[Saved entries]

::::

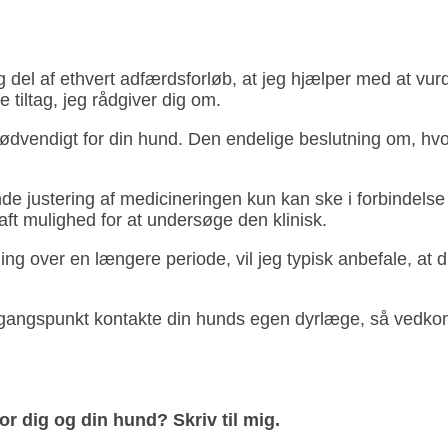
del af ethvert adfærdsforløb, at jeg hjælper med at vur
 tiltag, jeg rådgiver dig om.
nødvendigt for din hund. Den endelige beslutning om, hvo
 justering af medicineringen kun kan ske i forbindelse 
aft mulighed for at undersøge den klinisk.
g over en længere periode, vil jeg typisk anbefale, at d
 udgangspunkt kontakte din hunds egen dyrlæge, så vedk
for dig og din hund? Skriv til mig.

::::

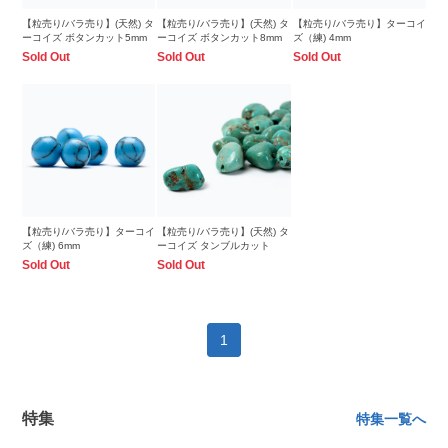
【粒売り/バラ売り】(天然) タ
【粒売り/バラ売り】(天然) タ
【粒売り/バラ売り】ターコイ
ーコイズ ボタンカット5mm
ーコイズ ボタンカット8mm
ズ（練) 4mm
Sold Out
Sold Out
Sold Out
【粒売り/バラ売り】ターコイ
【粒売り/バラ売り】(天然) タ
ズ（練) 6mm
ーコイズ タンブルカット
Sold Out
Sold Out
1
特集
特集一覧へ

::::

*Task statement*. Please return, unchanged, the part of the material above that opens with the line containing "del af ethvert" and closes with the line containing "for dig og din hund? Skriv til mig.", including both of those lines.

*Output for this task*.
del af ethvert adfærdsforløb, at jeg hjælper med at vur
 tiltag, jeg rådgiver dig om.
nødvendigt for din hund. Den endelige beslutning om, hvo
 justering af medicineringen kun kan ske i forbindelse 
aft mulighed for at undersøge den klinisk.
g over en længere periode, vil jeg typisk anbefale, at d
 udgangspunkt kontakte din hunds egen dyrlæge, så vedk
for dig og din hund? Skriv til mig.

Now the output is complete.